Matrix Multiplication Benchmarks

Insired by this StackOverflow question I decided to run my own benchmarks to compare frameworks like Numpy, Blas and Eigen3 in computational speed. The benchmark that I selected is multiplication of two square matrices. Matrix-matrix multiplication is implemented as sgemm in cblas, and as np.dot in numpy. The versions of the packages used for the benchmarks are listed in the following table.

gcc	9.1.0-2
python	3.7.3-2
python-numpy	1.16.4-1
cblas	3.8.0-2
eigen	3.3.7-2
cuda	10.1.168-4

Given the files cbench.cpp, main.py, and setup.py in the current directory, one can first compile them and then run the benchmarks with the sequence of commands

$ python setup.py build_ext -i
$ python main.py

Results

Two benchmarks are performed - the first is multiplication of two random matrices and the second is multiplication of identity matrices.

Random Matrices

A = lambda i: np.random.rand(i, i).astype(np.float32)
B = lambda i: np.random.rand(i, i).astype(np.float32)

Identity Matrices

A = lambda i: np.eye(i, dtype=np.float32)
B = lambda i: np.eye(i, dtype=np.float32)

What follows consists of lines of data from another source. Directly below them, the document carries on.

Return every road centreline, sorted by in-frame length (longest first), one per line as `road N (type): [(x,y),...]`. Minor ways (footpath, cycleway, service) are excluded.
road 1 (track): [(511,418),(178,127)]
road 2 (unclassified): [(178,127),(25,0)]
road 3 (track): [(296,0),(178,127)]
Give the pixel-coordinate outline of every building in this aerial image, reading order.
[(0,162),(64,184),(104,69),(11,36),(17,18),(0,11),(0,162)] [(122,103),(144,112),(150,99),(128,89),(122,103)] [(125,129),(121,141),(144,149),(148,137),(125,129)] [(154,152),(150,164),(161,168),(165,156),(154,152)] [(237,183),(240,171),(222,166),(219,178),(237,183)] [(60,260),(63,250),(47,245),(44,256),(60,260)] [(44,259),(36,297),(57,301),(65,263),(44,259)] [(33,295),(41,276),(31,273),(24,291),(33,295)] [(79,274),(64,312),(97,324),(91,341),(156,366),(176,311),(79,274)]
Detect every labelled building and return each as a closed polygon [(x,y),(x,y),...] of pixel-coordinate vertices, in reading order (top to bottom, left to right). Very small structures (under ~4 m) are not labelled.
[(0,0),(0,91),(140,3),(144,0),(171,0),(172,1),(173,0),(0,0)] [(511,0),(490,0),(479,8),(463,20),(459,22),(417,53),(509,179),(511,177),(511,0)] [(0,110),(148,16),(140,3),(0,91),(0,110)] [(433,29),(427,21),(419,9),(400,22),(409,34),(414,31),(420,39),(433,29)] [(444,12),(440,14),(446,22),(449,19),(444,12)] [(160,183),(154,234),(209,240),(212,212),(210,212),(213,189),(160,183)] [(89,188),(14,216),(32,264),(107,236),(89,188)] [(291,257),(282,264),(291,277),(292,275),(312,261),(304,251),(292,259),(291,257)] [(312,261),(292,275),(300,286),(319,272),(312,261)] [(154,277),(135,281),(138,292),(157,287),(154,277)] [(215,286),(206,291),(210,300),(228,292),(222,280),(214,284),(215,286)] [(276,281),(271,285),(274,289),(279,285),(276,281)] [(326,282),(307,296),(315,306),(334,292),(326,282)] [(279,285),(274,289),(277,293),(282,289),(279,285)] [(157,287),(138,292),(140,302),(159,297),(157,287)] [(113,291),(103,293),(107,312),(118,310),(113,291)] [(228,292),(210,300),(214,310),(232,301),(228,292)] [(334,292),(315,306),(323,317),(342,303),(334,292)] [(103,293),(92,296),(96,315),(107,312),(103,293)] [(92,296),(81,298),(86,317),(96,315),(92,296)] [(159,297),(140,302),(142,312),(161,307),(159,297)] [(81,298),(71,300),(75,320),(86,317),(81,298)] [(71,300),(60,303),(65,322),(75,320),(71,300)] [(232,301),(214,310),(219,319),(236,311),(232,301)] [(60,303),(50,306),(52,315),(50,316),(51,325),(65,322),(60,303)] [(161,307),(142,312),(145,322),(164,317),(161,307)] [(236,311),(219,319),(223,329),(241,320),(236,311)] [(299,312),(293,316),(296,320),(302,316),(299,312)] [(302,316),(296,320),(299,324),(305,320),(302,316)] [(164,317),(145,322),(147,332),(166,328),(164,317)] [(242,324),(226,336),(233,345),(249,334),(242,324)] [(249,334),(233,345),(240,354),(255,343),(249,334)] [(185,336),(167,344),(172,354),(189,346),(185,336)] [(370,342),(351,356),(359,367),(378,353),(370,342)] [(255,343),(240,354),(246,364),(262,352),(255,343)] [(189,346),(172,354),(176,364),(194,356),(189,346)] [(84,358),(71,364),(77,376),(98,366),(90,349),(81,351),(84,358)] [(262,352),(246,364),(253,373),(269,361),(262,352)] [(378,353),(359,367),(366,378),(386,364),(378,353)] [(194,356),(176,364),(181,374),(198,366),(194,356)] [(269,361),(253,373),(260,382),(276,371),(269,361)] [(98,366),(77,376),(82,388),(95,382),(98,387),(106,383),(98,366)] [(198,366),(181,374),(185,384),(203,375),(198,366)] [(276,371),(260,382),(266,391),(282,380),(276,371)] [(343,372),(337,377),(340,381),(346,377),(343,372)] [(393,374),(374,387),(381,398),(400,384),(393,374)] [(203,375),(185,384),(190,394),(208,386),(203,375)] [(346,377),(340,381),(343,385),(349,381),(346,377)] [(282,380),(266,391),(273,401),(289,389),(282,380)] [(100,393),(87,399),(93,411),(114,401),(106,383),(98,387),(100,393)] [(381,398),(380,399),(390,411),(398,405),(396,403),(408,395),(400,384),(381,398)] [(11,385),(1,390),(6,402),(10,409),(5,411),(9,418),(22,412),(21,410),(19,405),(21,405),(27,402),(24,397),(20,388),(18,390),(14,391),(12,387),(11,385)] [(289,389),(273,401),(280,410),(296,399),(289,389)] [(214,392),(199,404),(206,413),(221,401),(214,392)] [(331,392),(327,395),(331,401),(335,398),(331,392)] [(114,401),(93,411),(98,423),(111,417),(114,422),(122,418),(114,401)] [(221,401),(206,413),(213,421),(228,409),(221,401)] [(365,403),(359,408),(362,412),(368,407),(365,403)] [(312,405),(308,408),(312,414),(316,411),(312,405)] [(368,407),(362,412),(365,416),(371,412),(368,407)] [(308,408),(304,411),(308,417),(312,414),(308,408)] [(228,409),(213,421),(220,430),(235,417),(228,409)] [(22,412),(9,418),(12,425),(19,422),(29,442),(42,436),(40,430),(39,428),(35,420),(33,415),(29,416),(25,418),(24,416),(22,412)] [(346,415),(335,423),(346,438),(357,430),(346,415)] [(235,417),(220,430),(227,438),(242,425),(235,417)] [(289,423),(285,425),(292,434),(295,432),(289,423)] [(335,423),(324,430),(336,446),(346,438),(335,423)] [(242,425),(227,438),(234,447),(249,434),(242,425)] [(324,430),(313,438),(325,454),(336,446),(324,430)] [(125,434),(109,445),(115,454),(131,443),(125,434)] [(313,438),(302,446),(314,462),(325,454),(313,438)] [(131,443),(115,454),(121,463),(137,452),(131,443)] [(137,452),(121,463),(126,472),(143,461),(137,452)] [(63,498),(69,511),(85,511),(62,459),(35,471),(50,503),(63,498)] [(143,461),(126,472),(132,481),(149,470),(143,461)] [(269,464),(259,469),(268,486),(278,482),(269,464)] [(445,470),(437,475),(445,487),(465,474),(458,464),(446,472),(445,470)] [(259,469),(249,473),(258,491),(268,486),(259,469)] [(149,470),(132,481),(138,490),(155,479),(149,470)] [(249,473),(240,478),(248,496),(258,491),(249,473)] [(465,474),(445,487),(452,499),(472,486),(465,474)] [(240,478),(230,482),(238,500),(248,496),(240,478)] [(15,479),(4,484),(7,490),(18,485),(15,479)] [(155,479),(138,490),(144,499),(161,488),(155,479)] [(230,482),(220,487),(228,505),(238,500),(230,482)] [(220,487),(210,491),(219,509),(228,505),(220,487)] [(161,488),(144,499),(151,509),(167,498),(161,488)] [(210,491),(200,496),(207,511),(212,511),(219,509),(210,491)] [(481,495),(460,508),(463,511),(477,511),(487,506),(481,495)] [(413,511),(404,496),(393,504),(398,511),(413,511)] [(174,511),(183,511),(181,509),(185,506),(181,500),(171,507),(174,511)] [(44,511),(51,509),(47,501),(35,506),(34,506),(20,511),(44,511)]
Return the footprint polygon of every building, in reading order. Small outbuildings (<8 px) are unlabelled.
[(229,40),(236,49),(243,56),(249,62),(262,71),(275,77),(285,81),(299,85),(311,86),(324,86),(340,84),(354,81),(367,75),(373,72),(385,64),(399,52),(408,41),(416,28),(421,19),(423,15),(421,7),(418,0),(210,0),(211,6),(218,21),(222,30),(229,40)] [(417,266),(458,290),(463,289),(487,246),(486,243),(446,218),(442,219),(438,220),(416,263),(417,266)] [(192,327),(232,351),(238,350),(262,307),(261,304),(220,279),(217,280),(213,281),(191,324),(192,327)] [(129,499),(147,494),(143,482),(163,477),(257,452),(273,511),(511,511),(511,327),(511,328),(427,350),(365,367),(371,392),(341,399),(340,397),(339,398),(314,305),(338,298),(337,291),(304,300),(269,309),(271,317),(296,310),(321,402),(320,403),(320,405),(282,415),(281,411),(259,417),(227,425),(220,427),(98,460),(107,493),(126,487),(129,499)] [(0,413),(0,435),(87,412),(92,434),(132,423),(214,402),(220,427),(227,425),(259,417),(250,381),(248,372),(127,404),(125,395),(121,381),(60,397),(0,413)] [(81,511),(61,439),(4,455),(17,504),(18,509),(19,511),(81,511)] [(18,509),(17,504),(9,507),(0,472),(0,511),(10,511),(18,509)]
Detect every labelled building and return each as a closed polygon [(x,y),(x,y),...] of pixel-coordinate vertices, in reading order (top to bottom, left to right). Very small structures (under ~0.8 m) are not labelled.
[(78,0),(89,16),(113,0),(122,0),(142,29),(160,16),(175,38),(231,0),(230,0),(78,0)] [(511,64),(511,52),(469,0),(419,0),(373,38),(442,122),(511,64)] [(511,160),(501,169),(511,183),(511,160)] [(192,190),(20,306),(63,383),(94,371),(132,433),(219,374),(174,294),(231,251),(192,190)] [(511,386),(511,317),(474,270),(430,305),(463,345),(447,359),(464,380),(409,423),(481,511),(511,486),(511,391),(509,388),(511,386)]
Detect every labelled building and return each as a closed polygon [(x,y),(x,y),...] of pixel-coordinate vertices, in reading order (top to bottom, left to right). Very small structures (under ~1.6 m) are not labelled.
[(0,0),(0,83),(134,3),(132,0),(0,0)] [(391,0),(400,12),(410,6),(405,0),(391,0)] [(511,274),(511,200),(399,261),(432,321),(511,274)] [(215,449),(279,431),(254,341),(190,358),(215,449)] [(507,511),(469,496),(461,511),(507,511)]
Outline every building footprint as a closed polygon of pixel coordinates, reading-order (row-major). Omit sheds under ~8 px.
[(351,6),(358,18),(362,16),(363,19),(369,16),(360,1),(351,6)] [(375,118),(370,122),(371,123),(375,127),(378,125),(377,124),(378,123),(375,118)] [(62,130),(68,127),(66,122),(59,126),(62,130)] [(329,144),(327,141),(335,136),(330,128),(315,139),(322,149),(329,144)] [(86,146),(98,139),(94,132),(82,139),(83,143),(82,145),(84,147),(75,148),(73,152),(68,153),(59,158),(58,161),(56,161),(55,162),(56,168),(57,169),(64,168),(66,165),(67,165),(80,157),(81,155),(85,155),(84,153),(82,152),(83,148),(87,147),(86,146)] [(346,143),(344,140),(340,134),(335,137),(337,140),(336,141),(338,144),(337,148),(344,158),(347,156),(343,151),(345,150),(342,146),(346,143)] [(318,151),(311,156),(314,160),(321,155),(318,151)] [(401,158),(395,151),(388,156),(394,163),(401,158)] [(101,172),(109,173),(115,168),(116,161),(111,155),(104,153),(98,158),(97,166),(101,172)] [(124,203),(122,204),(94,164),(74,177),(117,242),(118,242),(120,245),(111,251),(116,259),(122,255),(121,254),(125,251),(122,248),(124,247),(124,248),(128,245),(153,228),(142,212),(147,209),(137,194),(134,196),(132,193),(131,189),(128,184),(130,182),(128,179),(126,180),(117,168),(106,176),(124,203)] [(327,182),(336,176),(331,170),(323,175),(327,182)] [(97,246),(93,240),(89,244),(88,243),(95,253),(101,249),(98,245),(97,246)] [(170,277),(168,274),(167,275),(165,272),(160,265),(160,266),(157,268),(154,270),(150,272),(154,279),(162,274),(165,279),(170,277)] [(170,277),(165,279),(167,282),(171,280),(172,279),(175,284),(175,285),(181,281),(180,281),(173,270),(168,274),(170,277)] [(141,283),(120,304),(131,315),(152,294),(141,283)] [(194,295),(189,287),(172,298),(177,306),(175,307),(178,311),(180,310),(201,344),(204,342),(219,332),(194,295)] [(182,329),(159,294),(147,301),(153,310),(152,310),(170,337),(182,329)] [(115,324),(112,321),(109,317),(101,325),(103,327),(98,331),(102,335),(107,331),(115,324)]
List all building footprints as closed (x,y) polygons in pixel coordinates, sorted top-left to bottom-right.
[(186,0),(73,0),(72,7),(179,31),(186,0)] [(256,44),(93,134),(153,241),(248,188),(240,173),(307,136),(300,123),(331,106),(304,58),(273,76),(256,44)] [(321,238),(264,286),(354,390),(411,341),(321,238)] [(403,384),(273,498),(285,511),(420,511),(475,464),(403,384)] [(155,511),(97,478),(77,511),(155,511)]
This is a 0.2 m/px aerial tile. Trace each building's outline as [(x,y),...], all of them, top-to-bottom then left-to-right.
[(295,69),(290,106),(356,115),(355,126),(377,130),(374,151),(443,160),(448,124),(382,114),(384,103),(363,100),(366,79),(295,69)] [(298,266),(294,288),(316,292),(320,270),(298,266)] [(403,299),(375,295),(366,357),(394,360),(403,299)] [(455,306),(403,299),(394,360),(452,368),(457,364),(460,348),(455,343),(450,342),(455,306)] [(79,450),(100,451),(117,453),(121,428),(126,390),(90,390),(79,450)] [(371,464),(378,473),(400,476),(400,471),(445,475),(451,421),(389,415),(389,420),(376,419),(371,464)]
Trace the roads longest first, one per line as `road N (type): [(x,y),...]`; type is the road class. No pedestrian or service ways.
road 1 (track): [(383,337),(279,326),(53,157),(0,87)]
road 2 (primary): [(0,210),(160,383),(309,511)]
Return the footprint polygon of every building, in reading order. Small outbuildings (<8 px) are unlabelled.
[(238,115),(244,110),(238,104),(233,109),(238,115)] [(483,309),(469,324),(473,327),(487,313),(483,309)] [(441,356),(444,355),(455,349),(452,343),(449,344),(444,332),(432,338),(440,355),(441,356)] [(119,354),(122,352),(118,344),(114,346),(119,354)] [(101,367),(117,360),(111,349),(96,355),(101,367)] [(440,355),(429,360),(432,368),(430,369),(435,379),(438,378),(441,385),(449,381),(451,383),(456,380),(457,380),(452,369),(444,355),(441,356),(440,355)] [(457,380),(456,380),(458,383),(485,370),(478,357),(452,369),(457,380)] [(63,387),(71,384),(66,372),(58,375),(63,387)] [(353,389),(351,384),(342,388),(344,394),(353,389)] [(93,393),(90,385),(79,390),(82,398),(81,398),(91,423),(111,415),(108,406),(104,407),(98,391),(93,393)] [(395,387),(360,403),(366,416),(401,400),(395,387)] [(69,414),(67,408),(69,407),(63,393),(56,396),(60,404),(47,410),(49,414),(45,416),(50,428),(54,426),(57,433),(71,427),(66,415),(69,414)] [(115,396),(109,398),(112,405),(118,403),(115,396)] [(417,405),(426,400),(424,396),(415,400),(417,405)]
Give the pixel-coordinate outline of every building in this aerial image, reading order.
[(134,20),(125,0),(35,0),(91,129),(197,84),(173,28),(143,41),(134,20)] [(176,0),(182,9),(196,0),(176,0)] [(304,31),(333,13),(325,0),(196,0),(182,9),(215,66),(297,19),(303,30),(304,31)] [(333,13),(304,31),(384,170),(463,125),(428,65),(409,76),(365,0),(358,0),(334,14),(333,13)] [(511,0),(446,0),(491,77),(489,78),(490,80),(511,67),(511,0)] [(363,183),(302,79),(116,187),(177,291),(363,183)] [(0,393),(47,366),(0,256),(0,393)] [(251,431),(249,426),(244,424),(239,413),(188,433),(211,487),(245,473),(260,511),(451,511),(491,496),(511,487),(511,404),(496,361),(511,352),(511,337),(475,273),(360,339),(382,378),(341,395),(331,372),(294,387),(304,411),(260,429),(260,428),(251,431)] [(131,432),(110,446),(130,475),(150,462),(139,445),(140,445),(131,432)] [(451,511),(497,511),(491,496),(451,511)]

The winners are clearly numpy and C++/cblas. The results for numpy and native calls to cblas are almost identical, which is due to the fact that numpy most likely uses cblas as its backend. Calling cblas via ctypes has a small overhead which is more pronounced for small matrix sizes, but as the matrix size increases the runtime tends to that of the previous two implementations.

The eigen library implementation of matrix multiplication appears to be much slower than the other ones. We have passed the -DNDEBUG and -O3 flags to the compiler but perhaps additional flags are necessary to make eigen competitive with cblas, and even then it would be difficult to compete with the native implementation of cblas which is finely tuned to the local CPU architecture.

The cuda implementation cublas is slowed down by the transfer of data to and from the GPU, as well as the allocation and deallocation of memory on the GPU.